Based on CMS inspection data, AVALON CARE CENTER - FEDERAL WAY has a clean safety record: no substantiated abuse findings (meaning no confirmed cases of resident harm), no Immediate Jeopardy citations (the most serious violation level indicating risk of serious injury or death), and is not on the Special Focus Facility watch list (a federal program monitoring the lowest-performing 1% of nursing homes). The facility has a 2-star overall rating and ranks #100 of 100 nursing homes in Washington. While no facility is perfect, families should still ask about staff-to-resident ratios and recent inspection results during their visit.

Do Nurses at Avalon - Federal Way Stick Around?

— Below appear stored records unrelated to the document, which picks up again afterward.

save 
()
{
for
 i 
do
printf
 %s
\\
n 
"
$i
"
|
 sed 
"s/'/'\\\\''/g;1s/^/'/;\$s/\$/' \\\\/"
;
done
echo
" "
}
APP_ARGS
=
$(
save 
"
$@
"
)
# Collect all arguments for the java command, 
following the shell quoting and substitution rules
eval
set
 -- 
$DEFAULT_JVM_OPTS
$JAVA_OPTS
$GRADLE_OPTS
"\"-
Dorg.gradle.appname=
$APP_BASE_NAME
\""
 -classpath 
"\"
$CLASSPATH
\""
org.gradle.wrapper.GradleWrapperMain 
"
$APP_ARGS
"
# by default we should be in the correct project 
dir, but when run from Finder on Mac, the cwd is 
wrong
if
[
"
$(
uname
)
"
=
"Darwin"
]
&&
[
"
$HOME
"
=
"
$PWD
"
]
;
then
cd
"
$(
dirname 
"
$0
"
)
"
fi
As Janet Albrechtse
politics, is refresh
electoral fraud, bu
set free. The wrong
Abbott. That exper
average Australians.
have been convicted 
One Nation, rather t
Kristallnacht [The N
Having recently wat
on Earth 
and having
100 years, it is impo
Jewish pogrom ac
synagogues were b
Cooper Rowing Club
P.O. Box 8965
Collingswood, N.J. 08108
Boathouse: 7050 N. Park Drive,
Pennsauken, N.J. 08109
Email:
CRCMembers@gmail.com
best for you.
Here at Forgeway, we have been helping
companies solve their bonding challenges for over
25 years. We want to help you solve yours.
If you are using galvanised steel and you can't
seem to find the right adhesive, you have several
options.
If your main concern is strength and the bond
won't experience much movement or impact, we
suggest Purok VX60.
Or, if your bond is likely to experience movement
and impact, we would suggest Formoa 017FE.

AVALON CARE CENTER - FEDERAL WAY has a staff turnover rate of 35%, which is about average for Washington nursing homes (state average: 46%). Moderate turnover is common in nursing homes, but families should still ask about staff tenure and how the facility maintains care continuity when employees leave.

Was Avalon - Federal Way Ever Fined?

AVALON CARE CENTER - FEDERAL WAY has no federal fines on record. CMS issues fines when nursing homes fail to meet care standards or don't correct problems found during inspections. The absence of fines suggests the facility has either maintained compliance or corrected any issues before penalties were assessed. This is a positive indicator, though families should still review recent inspection reports for the full picture.

Is Avalon - Federal Way on Any Federal Watch List?

AVALON CARE CENTER - FEDERAL WAY is not on any federal watch list. The most significant is the Special Focus Facility (SFF) program, which identifies the bottom 1% of nursing homes nationally based on persistent, serious quality problems. Not being on this list means the facility has avoided the pattern of deficiencies that triggers enhanced federal oversight. This is a positive indicator, though families should still review the facility's inspection history directly.